Reproduce, word for word and in full, the letter transmitting a bill to establish two public colleges in the District of Columbia.

• PAGE
_ _ _ _ _ _ _

Letter to the President of the Senate and to the Speaker of the House Transmitting Bill To Establish Colleges in the District of Columbia
Dear Mr. President: (Dear Mr. Speaker:)
I am transmitting to the Congress herewith a proposed bill to authorize the establishment of two public colleges in the District of Columbia.
A distinguished Committee on Public Higher Education in the District of Columbia, appointed by President Kennedy, has unanimously recommended to me the establishment of a public community college and a public college of arts and sciences in the District. As the Committee's Report makes clear, both colleges are urgently needed.
The Committee's Report stressed some of the benefits of establishing two such colleges in the District:
"Higher education for those to whom it was previously inaccessible produces consequences far beyond their own use of it. Availability makes a crucial difference in the motivation for learning at all levels and for all ages, generating hope and self-esteem among individuals and groups previously relegated to inferior status. Presenting models of successful escape from degrading conditions and providing trained leadership for those still struggling to emerge from an unfavorable background, higher education offers the best hope for community progress in our cities' battles against poverty, sickness, unemployment, and crime."

_ _ _ _ _ _ _

• SUPPLIED DATA
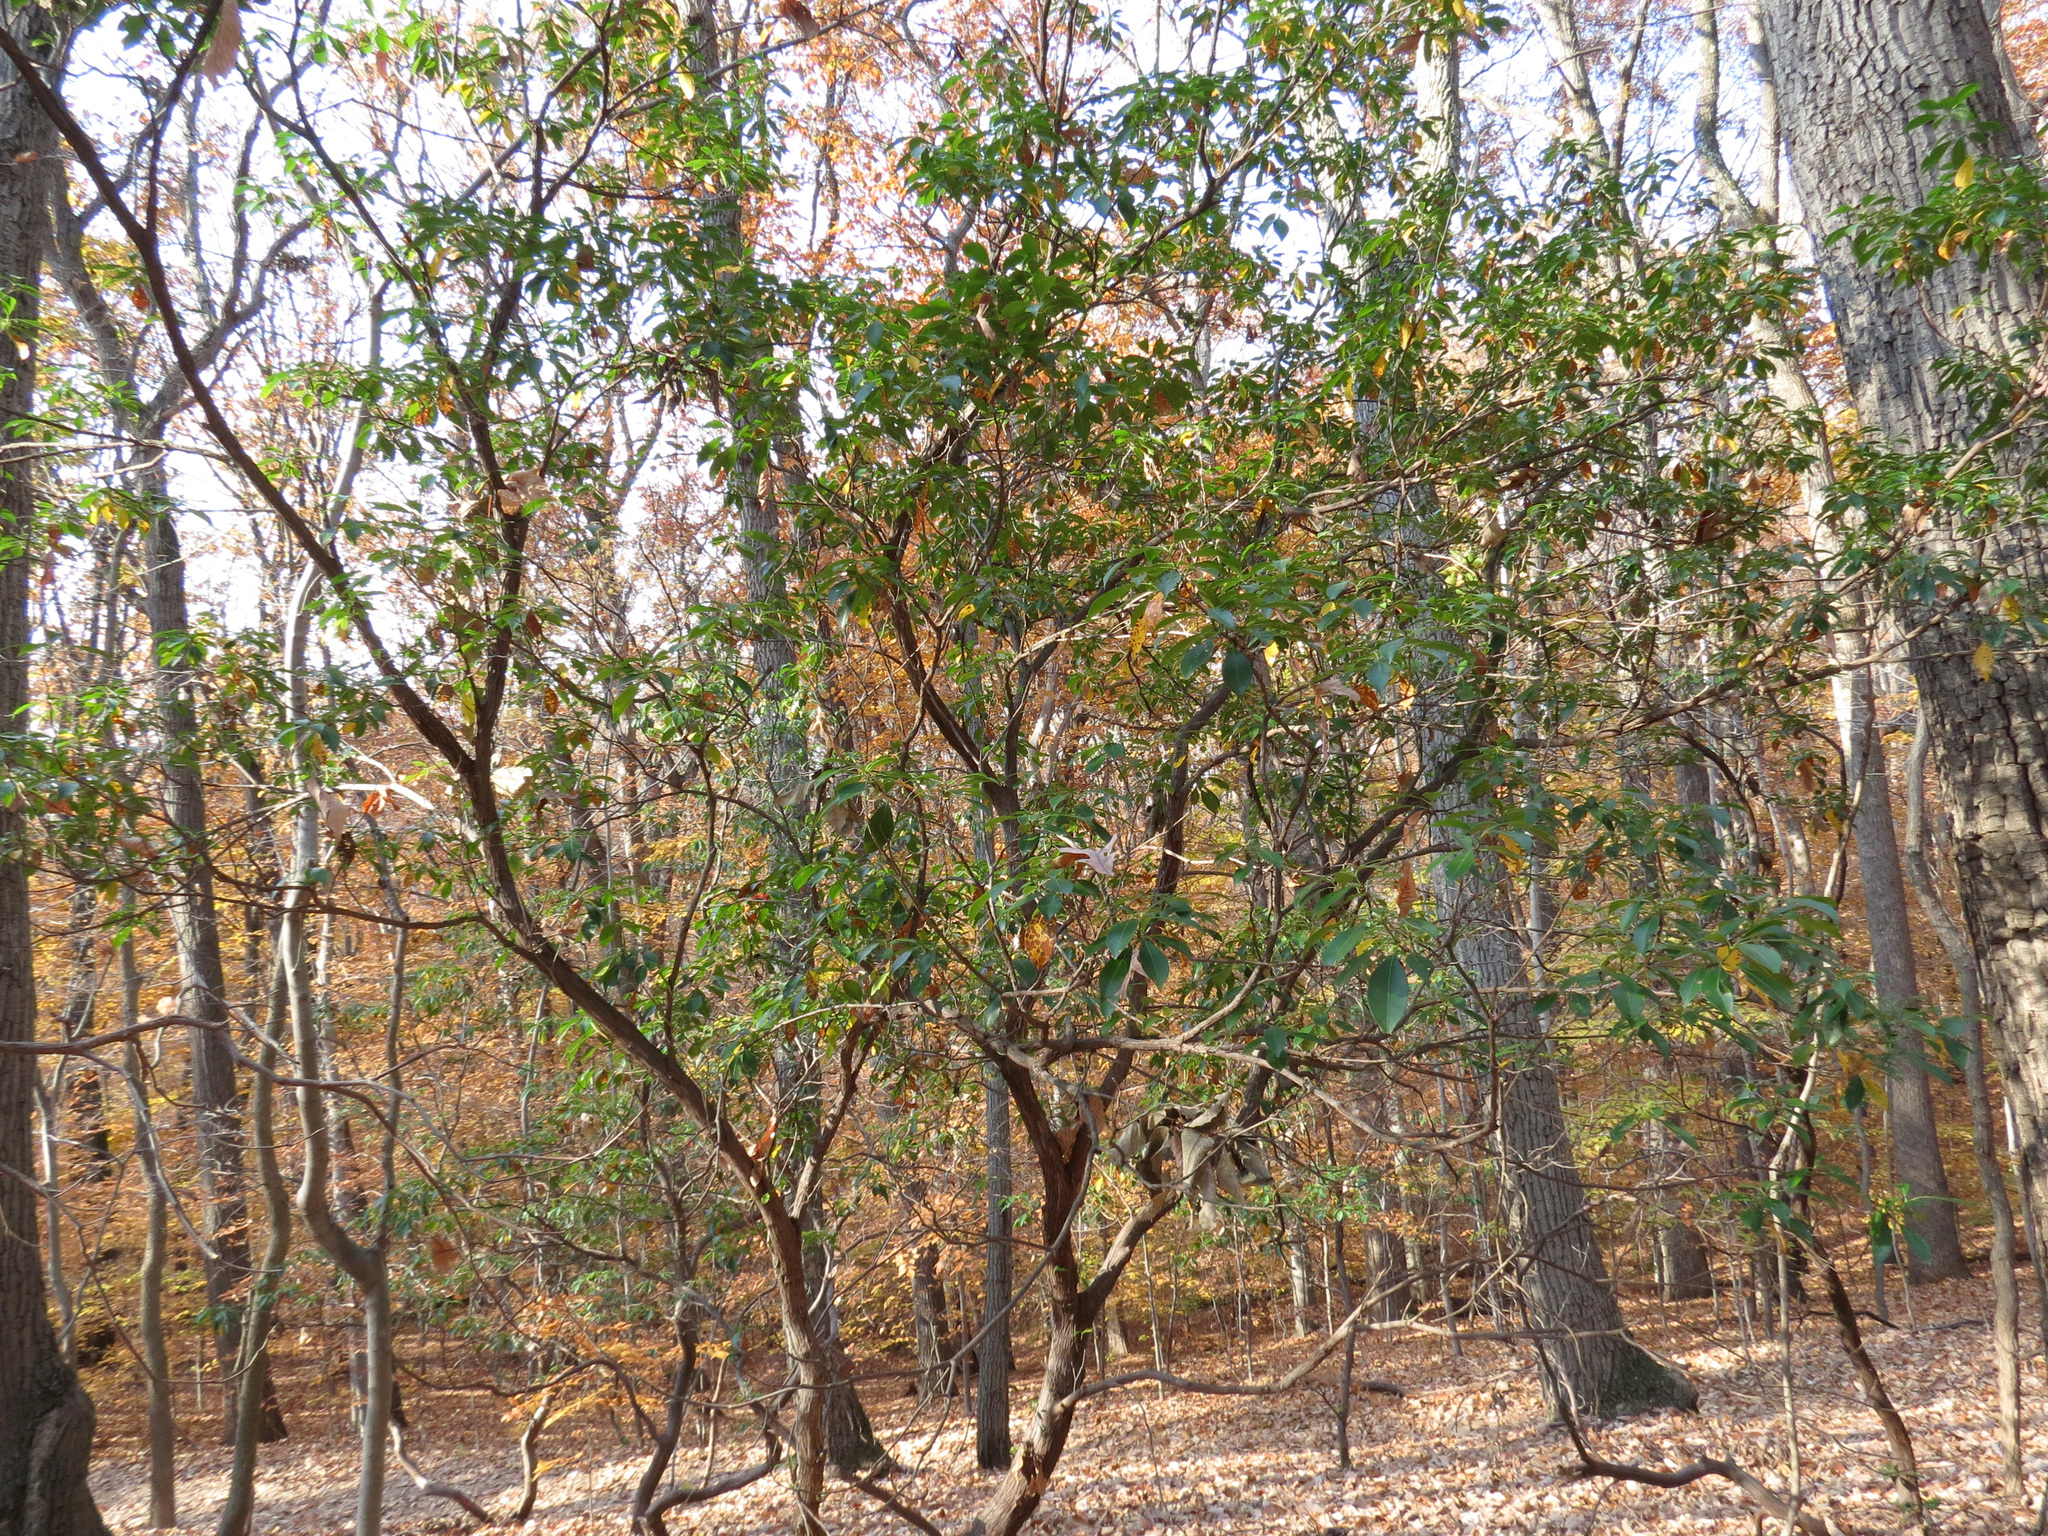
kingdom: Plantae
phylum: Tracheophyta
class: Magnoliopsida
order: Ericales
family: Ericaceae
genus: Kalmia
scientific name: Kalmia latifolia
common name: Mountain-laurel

_ _ _ _ _ _ _

• SOLUTION FOR THIS PROBLEM
Letter to the President of the Senate and to the Speaker of the House Transmitting Bill To Establish Colleges in the District of Columbia
Dear Mr. President: (Dear Mr. Speaker:)
I am transmitting to the Congress herewith a proposed bill to authorize the establishment of two public colleges in the District of Columbia.
A distinguished Committee on Public Higher Education in the District of Columbia, appointed by President Kennedy, has unanimously recommended to me the establishment of a public community college and a public college of arts and sciences in the District. As the Committee's Report makes clear, both colleges are urgently needed.
The Committee's Report stressed some of the benefits of establishing two such colleges in the District:
"Higher education for those to whom it was previously inaccessible produces consequences far beyond their own use of it. Availability makes a crucial difference in the motivation for learning at all levels and for all ages, generating hope and self-esteem among individuals and groups previously relegated to inferior status. Presenting models of successful escape from degrading conditions and providing trained leadership for those still struggling to emerge from an unfavorable background, higher education offers the best hope for community progress in our cities' battles against poverty, sickness, unemployment, and crime."